There remains a concern about whether there is an appropriate channel of communication between the experts in insurance and those in risk management, whether there is a reasonable coordination of efforts within the insurance industry in the attempt to reach the final stage of the above-noted cycle, and whether existing cyber insurance policies show some harmonization in the structure from the consumer’s viewpoint. We find a gap of communication between risk managers and insurance underwrites, as evidenced by wide differences in loss exposure classification. We find a wide gap in the list of definitions and the way insurance companies offer their definitions of the contractual terms relevant to cyber risk. In conclusion, it appears that the shapes of cyber insurance policies converge but the contents are so different. The presence of a gap between the cybersecurity community and the cyber insurance community often makes it difficult for the members to find a common basis for the development of reasonable standards of security and insurability. Standardization is critical not only to help the cyber insurance market further developed. It is equally to other stakeholders. Consumers need a guideline for comparison of policies and consumption of the coverages right in scope and limit. Standardization is critical for governments to properly promote cyber risk management and insurance within their domestic economies and cross border.

Finally, the insurance industry might be too eager to commoditize the risk, yet without fully understanding it.

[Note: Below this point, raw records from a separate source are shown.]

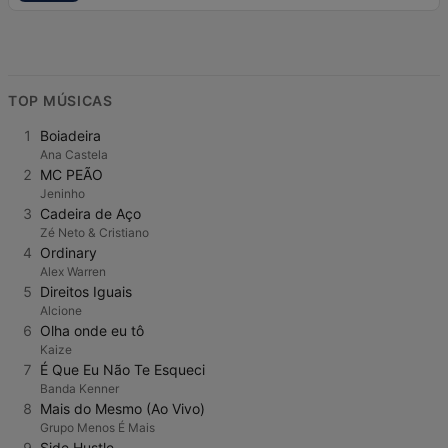
TOP MÚSICAS
1
Boiadeira
Ana Castela
2
MC PEÃO
Jeninho
3
Cadeira de Aço
Zé Neto & Cristiano
4
Ordinary
Alex Warren
5
Direitos Iguais
Alcione
6
Olha onde eu tô
Kaize
7
É Que Eu Não Te Esqueci
Banda Kenner
8
Mais do Mesmo (Ao Vivo)
Grupo Menos É Mais
9
Side Hustle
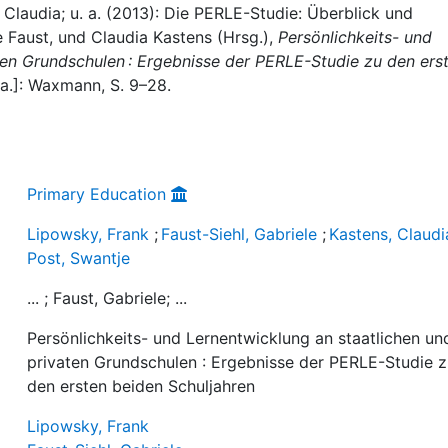
 Claudia; u. a. (2013): Die PERLE-Studie: Überblick und
e Faust, und Claudia Kastens (Hrsg.),
Persönlichkeits- und
ten Grundschulen : Ergebnisse der PERLE-Studie zu den ers
.a.]: Waxmann, S. 9–28.
Primary Education
Lipowsky, Frank
;
Faust-Siehl, Gabriele
;
Kastens, Claudi
Post, Swantje
... ; Faust, Gabriele; ...
Persönlichkeits- und Lernentwicklung an staatlichen un
privaten Grundschulen : Ergebnisse der PERLE-Studie 
den ersten beiden Schuljahren
Lipowsky, Frank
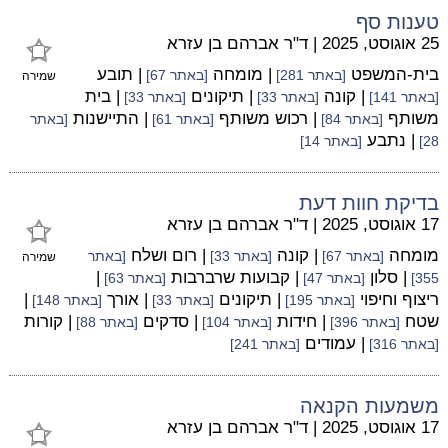
טענות סף
25 אוגוסט, 2025
|
ד"ר אברהם בן עזרא
בית-המשפט
| מומחה
| תובע
[באתר 281]
[באתר 67]
שמירה
| קונה
| תיקונים
| בית
[באתר 141]
[באתר 33]
[באתר 33]
משותף
| רכוש משותף
| התיישנות
[באתר 84]
[באתר 61]
[באתר
| נתבע
28]
[באתר 14]
בדיקת חוות דעת
17 אוגוסט, 2025
|
ד"ר אברהם בן עזרא
מומחה
| קונה
| רום ושלח
[באתר 67]
[באתר 33]
[באתר
שמירה
| סלון
| קבועות שרברבות
|
355]
[באתר 47]
[באתר 63]
ריצוף וחיפוי
| תיקונים
| אורך
|
[באתר 195]
[באתר 33]
[באתר 148]
שטח
| חידות
| סדקים
| קורות
[באתר 396]
[באתר 104]
[באתר 88]
| עמודים
[באתר 316]
[באתר 241]
משמעות הקנאה
17 אוגוסט, 2025
|
ד"ר אברהם בן עזרא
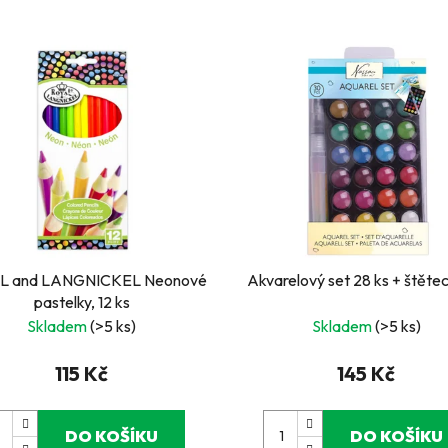
L and LANGNICKEL Neonové
Akvarelový set 28 ks + štětec
pastelky, 12 ks
Skladem
(>5 ks)
Skladem
(>5 ks)
115 Kč
145 Kč
DO KOŠÍKU
DO KOŠÍKU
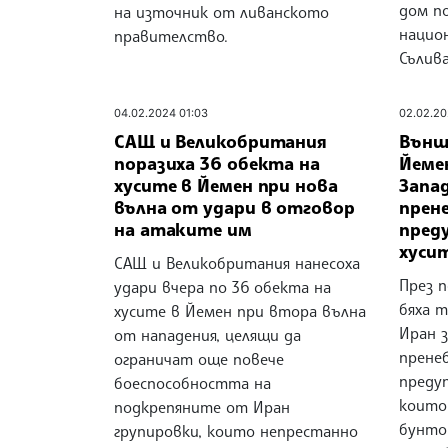
дом п
на източник от ливанското
нацио
правителство.
Сълива
04.02.2024 01:03
02.02.20
САЩ и Великобритания
Външ
поразиха 36 обекта на
Йемен
хусите в Йемен при нова
Запа
вълна от удари в отговор
прен
на атаките им
пред
хуси
САЩ и Великобритания нанесоха
През 
удари вчера по 36 обекта на
бяха 
хусите в Йемен при втора вълна
Иран з
от нападения, целящи да
прене
ограничат още повече
преду
боеспособността на
които
подкрепяните от Иран
бунто
групировки, които непрестанно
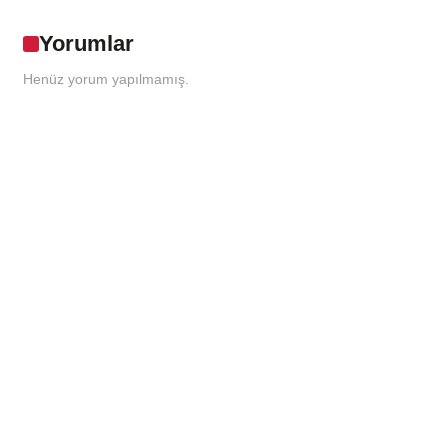
Yorumlar
Henüz yorum yapılmamış.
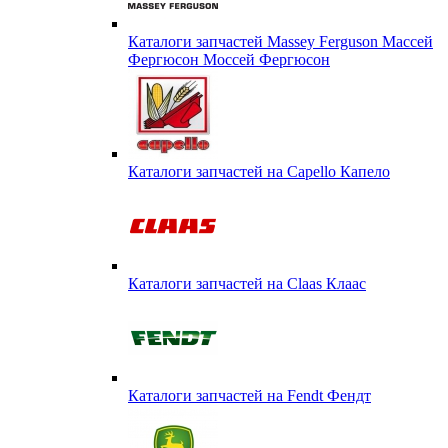
Каталоги запчастей Massey Ferguson Массей
Фергюсон Моссей Фергюсон
Каталоги запчастей на Capello Капело
Каталоги запчастей на Claas Клаас
Каталоги запчастей на Fendt Фендт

The market might be developing too fast to allow insurance companies to come up with properly designed coverages. The cyber world is expanding. It is adding artificial intelligence-based, machine learning elements and becomes more complex as existing and new elements are increasingly interconnected. This expansion will certainly add values to society. It will also change the nature of existing risks and add new risks, thus increasing the responsibility of the insurance industry for assisting individuals and organizations in the management of the risk. Accordingly, we need to build up an infrastructure to continue our operations in the physical-cyber world of risk.